→ **Input records**:
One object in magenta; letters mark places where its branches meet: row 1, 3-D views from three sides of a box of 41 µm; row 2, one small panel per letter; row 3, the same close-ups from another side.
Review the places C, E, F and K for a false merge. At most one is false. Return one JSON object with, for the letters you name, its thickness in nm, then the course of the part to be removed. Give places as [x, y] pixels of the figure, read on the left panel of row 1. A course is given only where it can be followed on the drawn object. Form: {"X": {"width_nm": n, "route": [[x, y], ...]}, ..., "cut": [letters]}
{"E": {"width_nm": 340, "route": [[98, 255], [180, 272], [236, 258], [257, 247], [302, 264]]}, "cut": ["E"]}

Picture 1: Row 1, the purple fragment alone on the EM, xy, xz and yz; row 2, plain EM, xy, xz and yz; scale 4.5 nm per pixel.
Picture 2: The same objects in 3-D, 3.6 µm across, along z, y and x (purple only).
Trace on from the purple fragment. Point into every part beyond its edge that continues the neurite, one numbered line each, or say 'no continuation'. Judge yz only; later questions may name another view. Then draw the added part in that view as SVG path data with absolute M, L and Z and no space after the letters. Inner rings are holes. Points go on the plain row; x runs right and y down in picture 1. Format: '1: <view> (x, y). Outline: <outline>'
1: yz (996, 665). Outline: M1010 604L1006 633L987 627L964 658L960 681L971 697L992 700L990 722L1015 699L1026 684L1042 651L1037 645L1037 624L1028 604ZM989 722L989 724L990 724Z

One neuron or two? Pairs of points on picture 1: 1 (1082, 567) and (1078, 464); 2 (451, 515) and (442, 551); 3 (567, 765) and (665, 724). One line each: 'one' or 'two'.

→ **Work task**:
Report the number of lines in the entries above that include the string "same". Give nothing but the number.

→ **Response**:
2